■ What to do
Output every line of text from the records below verbatim, in the same order. Leave the pictures out of your answer.

(Items listed in a dataset)

BEGIN

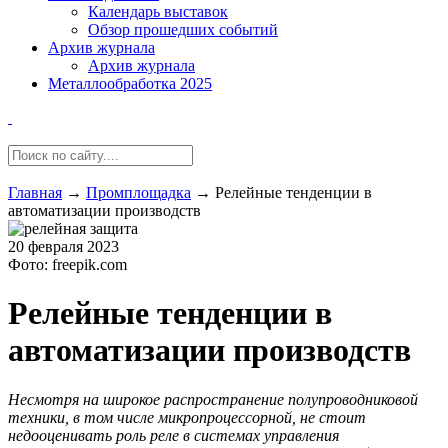
Календарь выставок
Обзор прошедших событий
Архив журнала
Архив журнала
Металлообработка 2025
Главная
→
Промплощадка
→
Релейные тенденции в
автоматизации производств
20 февраля 2023
Фото: freepik.com
Релейные тенденции в
автоматизации производств
Несмотря на широкое распространение полупроводниковой
техники, в том числе микропроцессорной, не стоит
недооценивать роль реле в системах управления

END

■ Task answer
Календарь выставок
Обзор прошедших событий
Архив журнала
Архив журнала
Металлообработка 2025
Главная
→
Промплощадка
→
Релейные тенденции в
автоматизации производств
20 февраля 2023
Фото: freepik.com
Релейные тенденции в
автоматизации производств
Несмотря на широкое распространение полупроводниковой
техники, в том числе микропроцессорной, не стоит
недооценивать роль реле в системах управления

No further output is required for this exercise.